**WORK TO BE COMPLETED:** Copy out all the lines of the data that hold the word "hanging".

[Dataset entries]
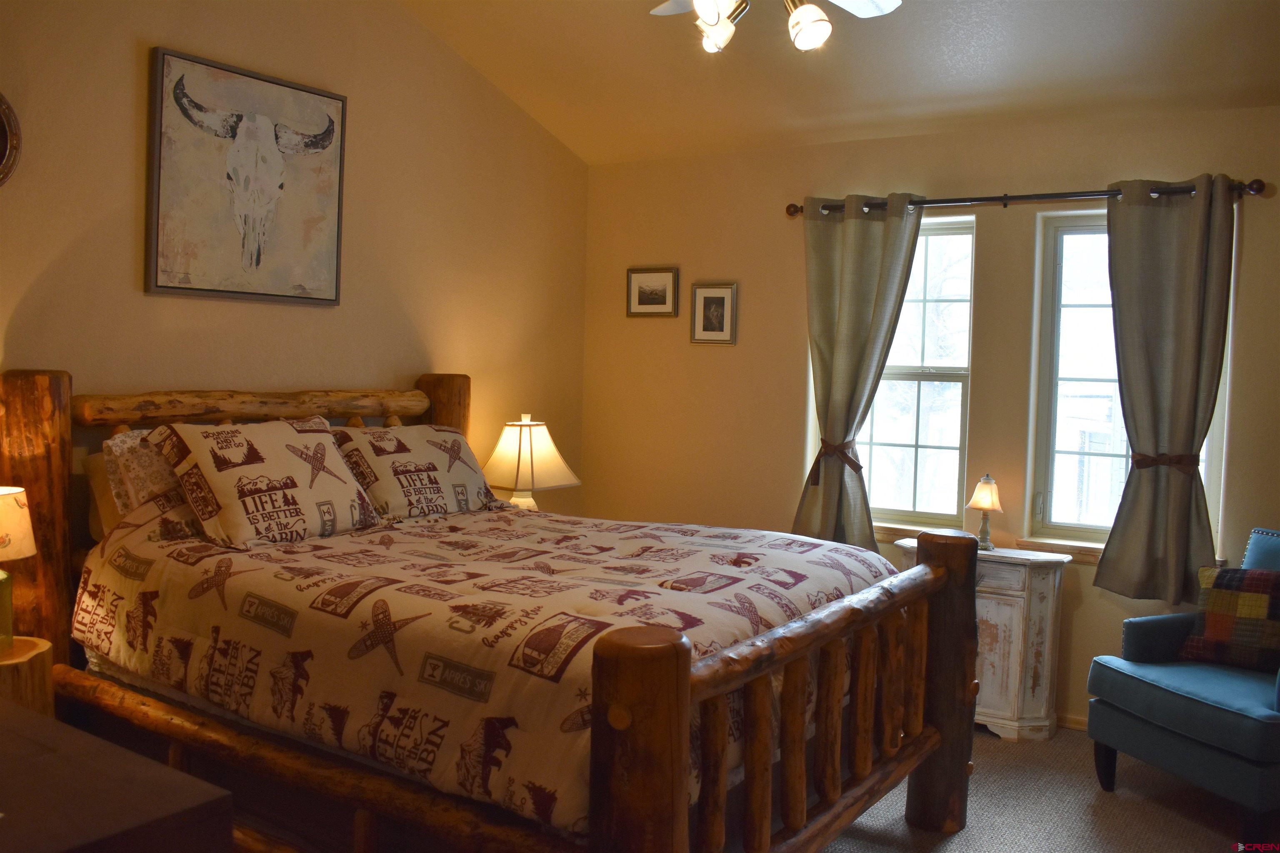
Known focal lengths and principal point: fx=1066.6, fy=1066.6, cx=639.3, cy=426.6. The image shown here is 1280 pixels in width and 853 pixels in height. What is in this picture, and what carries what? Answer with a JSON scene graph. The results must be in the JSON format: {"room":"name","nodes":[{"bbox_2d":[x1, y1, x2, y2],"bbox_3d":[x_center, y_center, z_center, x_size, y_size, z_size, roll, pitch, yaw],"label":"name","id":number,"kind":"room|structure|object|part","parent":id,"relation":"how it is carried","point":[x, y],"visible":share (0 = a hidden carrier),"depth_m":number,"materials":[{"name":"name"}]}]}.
{"room":"bedroom","nodes":[
{"label":"bedroom","id":0,"kind":"room"},
{"bbox_2d":[0,0,591,541],"bbox_3d":[-1.682,-0.474,3.504,0.159,3.417,4.947,3,4,32],"label":"left wall","id":1,"kind":"structure","parent":0,"point":[131,264],"depth_m":4.08,"materials":[{"name":"beige paint"}]},
{"bbox_2d":[0,92,21,186],"bbox_3d":[-1.939,-0.829,2.949,0.053,0.366,0.453,3,4,32],"label":"round wall decor","id":2,"kind":"object","parent":1,"relation":"attached to","point":[1,98],"visible":1,"depth_m":3.10,"materials":[{"name":"brown"}]},
{"bbox_2d":[146,46,349,305],"bbox_3d":[-1.368,-0.860,3.820,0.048,0.819,0.805,3,4,32],"label":"cow picture","id":3,"kind":"object","parent":1,"relation":"attached to","point":[168,287],"visible":0.99,"depth_m":3.76},
{"bbox_2d":[480,414,580,509],"bbox_3d":[-0.508,0.226,4.790,0.358,0.553,0.391,3,4,32],"label":"table lamp","id":4,"kind":"object","parent":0,"point":[504,451],"visible":0.83,"depth_m":4.69,"materials":[{"name":"beige fabric"}]},
{"bbox_2d":[395,0,1279,166],"bbox_3d":[0.444,-1.619,2.525,4.516,0.451,4.600,3,4,32],"label":"ceiling","id":5,"kind":"structure","parent":0,"point":[968,38],"depth_m":4.26,"materials":[{"name":"paint"}]},
{"bbox_2d":[647,0,903,53],"bbox_3d":[0.334,-1.305,2.799,1.192,0.613,1.177,0,3,-18],"label":"ceiling fan","id":6,"kind":"object","parent":5,"relation":"hanging from","point":[715,18],"visible":0.98,"depth_m":2.87,"materials":[{"name":"white metal"}]},
{"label":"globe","id":7,"kind":"part","parent":6,"relation":"part of","materials":[{"name":"white glass"}]},
{"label":"globe","id":8,"kind":"part","parent":6,"relation":"part of","materials":[{"name":"white glass"}]},
{"bbox_2d":[579,105,1279,731],"bbox_3d":[1.601,-0.015,4.550,4.516,2.486,0.163,3,4,32],"label":"back wall","id":9,"kind":"structure","parent":0,"point":[1023,180],"depth_m":4.77,"materials":[{"name":"beige paint"}]},
{"bbox_2d":[626,267,679,317],"bbox_3d":[0.063,-0.673,5.356,0.297,0.246,0.025,3,4,32],"label":"framed picture","id":10,"kind":"object","parent":9,"relation":"attached to","point":[662,297],"visible":0.99,"depth_m":5.35},
{"bbox_2d":[690,282,737,344],"bbox_3d":[0.360,-0.547,5.164,0.242,0.301,0.024,3,4,32],"label":"framed picture","id":11,"kind":"object","parent":9,"relation":"attached to","point":[705,304],"visible":0.99,"depth_m":5.16},
{"bbox_2d":[849,209,979,535],"bbox_3d":[1.191,-0.217,4.868,0.697,1.430,0.136,3,4,32],"label":"left window","id":12,"kind":"structure","parent":9,"relation":"in","point":[950,230],"depth_m":4.83,"materials":[{"name":"glass"}]},
{"bbox_2d":[877,525,1104,562],"bbox_3d":[1.611,0.502,4.470,1.607,0.076,0.102,3,4,32],"label":"window sill","id":13,"kind":"structure","parent":9,"relation":"attached to","point":[890,533],"depth_m":4.49,"materials":[{"name":"brown wood"}]},
{"bbox_2d":[787,176,1267,216],"bbox_3d":[1.501,-0.935,4.395,1.929,0.068,0.133,3,4,32],"label":"curtain rod","id":14,"kind":"object","parent":9,"relation":"attached to","point":[950,202],"visible":0.74,"depth_m":4.31,"materials":[{"name":"brown metal"}]},
{"bbox_2d":[793,192,925,554],"bbox_3d":[0.932,-0.189,4.689,0.549,1.662,0.135,3,4,32],"label":"left curtain","id":15,"kind":"object","parent":14,"relation":"hanging from","point":[863,240],"visible":0.89,"depth_m":4.70,"materials":[{"name":"green fabric"}]},
{"bbox_2d":[807,439,862,484],"bbox_3d":[0.881,0.166,4.752,0.259,0.193,0.177,3,4,32],"label":"curtain tieback","id":16,"kind":"object","parent":15,"relation":"attached to","point":[812,468],"visible":0.66,"depth_m":4.70,"materials":[{"name":"brown fabric"}]},
{"bbox_2d":[1090,174,1235,604],"bbox_3d":[2.016,-0.139,4.077,0.503,1.661,0.127,3,4,32],"label":"right curtain","id":17,"kind":"object","parent":14,"relation":"hanging from","point":[1108,568],"visible":0.98,"depth_m":4.09,"materials":[{"name":"fabric"}]},
{"bbox_2d":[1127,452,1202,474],"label":"curtain tieback","id":18,"kind":"object","parent":17,"relation":"attached to","point":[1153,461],"visible":0.57,"depth_m":4.05,"materials":[{"name":"brown fabric"}]},
{"bbox_2d":[1055,712,1088,730],"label":"baseboard","id":19,"kind":"structure","parent":9,"relation":"attached to","point":[1068,725],"depth_m":4.39,"materials":[{"name":"brown wood"}]},
{"bbox_2d":[1027,205,1230,554],"bbox_3d":[2.002,-0.159,4.343,0.736,1.436,0.149,3,4,32],"label":"window","id":20,"kind":"structure","parent":9,"relation":"in","point":[1096,528],"depth_m":4.45,"materials":[{"name":"glass"}]},
{"bbox_2d":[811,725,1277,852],"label":"carpet floor","id":21,"kind":"structure","parent":0,"point":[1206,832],"depth_m":3.55,"materials":[{"name":"carpet"}]},
{"bbox_2d":[0,632,54,718],"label":"nightstand","id":22,"kind":"object","parent":21,"relation":"on","point":[11,668],"visible":0.63,"depth_m":2.84,"materials":[{"name":"brown wood"}]},
{"bbox_2d":[0,484,36,651],"bbox_3d":[-1.772,0.378,2.855,0.271,0.442,0.270,3,4,32],"label":"table lamp","id":23,"kind":"object","parent":22,"relation":"on","point":[26,526],"visible":1,"depth_m":2.85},
{"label":"lamp shade","id":24,"kind":"part","parent":23,"relation":"part of","materials":[{"name":"fabric"}]},
{"bbox_2d":[0,698,235,852],"bbox_3d":[-1.268,0.881,1.582,1.353,0.807,0.626,3,4,32],"label":"dresser","id":25,"kind":"object","parent":21,"relation":"on","point":[21,717],"visible":1,"depth_m":1.46,"materials":[{"name":"brown wood"}]},
{"bbox_2d":[0,367,974,852],"bbox_3d":[-0.397,0.560,3.179,2.387,1.384,1.954,3,4,32],"label":"log bed","id":26,"kind":"object","parent":21,"relation":"on","point":[680,658],"visible":0.84,"depth_m":2.71,"materials":[{"name":"brown wood"}]},
{"bbox_2d":[84,449,126,540],"bbox_3d":[-1.451,0.212,3.499,0.239,0.311,0.672,3,4,32],"label":"pillow","id":27,"kind":"object","parent":26,"relation":"on","point":[101,456],"visible":0.14,"depth_m":3.24,"materials":[{"name":"fabric"}]},
{"bbox_2d":[97,426,186,527],"bbox_3d":[-1.385,0.169,3.449,0.273,0.337,0.686,3,4,32],"label":"pillow","id":28,"kind":"object","parent":26,"relation":"on","point":[131,458],"visible":0.3,"depth_m":3.21,"materials":[{"name":"fabric"}]},
{"bbox_2d":[72,501,898,837],"bbox_3d":[-0.377,0.577,3.257,1.997,0.625,1.715,3,4,32],"label":"comforter","id":29,"kind":"object","parent":26,"relation":"on","point":[319,553],"visible":0.58,"depth_m":2.67,"materials":[{"name":"fabric"}]},
{"bbox_2d":[150,417,379,549],"bbox_3d":[-1.173,0.167,3.378,0.376,0.374,0.685,3,4,32],"label":"pillow","id":30,"kind":"object","parent":29,"relation":"on","point":[276,483],"visible":0.99,"depth_m":3.25,"materials":[{"name":"fabric"}]},
{"bbox_2d":[331,422,499,522],"bbox_3d":[-0.836,0.169,3.981,0.365,0.345,0.717,3,4,32],"label":"pillow","id":31,"kind":"object","parent":29,"relation":"on","point":[459,473],"visible":0.92,"depth_m":3.85,"materials":[{"name":"fabric"}]},
{"bbox_3d":[0.448,0.818,2.695,0.206,0.974,1.773,3,4,32],"label":"rail","id":32,"kind":"part","parent":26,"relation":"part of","materials":[{"name":"brown wood"}]},
{"bbox_2d":[892,538,1072,740],"bbox_3d":[1.374,0.863,4.408,0.675,0.727,0.340,3,4,32],"label":"white cabinet","id":33,"kind":"object","parent":21,"relation":"on","point":[1010,615],"visible":0.53,"depth_m":4.20,"materials":[{"name":"white wood"}]},
{"bbox_2d":[967,472,1004,550],"bbox_3d":[1.438,0.347,4.435,0.142,0.314,0.141,3,4,32],"label":"table lamp","id":34,"kind":"object","parent":33,"relation":"on","point":[983,506],"visible":0.99,"depth_m":4.40,"materials":[{"name":"metal"}]},
{"bbox_2d":[1084,528,1279,839],"bbox_3d":[2.054,0.841,3.522,0.809,0.909,0.768,0,3,-23],"label":"armchair","id":35,"kind":"object","parent":21,"relation":"on","point":[1153,727],"visible":0.98,"depth_m":3.43,"materials":[{"name":"fabric"}]},
{"bbox_2d":[1180,563,1279,673],"bbox_3d":[2.073,0.649,3.586,0.438,0.328,0.211,3,4,32],"label":"throw pillow","id":36,"kind":"object","parent":35,"relation":"on","point":[1216,586],"visible":0.98,"depth_m":3.56,"materials":[{"name":"multicoloured fabric"}]}
]}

**SOLVED EXERCISE:**
{"bbox_2d":[647,0,903,53],"bbox_3d":[0.334,-1.305,2.799,1.192,0.613,1.177,0,3,-18],"label":"ceiling fan","id":6,"kind":"object","parent":5,"relation":"hanging from","point":[715,18],"visible":0.98,"depth_m":2.87,"materials":[{"name":"white metal"}]},
{"bbox_2d":[793,192,925,554],"bbox_3d":[0.932,-0.189,4.689,0.549,1.662,0.135,3,4,32],"label":"left curtain","id":15,"kind":"object","parent":14,"relation":"hanging from","point":[863,240],"visible":0.89,"depth_m":4.70,"materials":[{"name":"green fabric"}]},
{"bbox_2d":[1090,174,1235,604],"bbox_3d":[2.016,-0.139,4.077,0.503,1.661,0.127,3,4,32],"label":"right curtain","id":17,"kind":"object","parent":14,"relation":"hanging from","point":[1108,568],"visible":0.98,"depth_m":4.09,"materials":[{"name":"fabric"}]},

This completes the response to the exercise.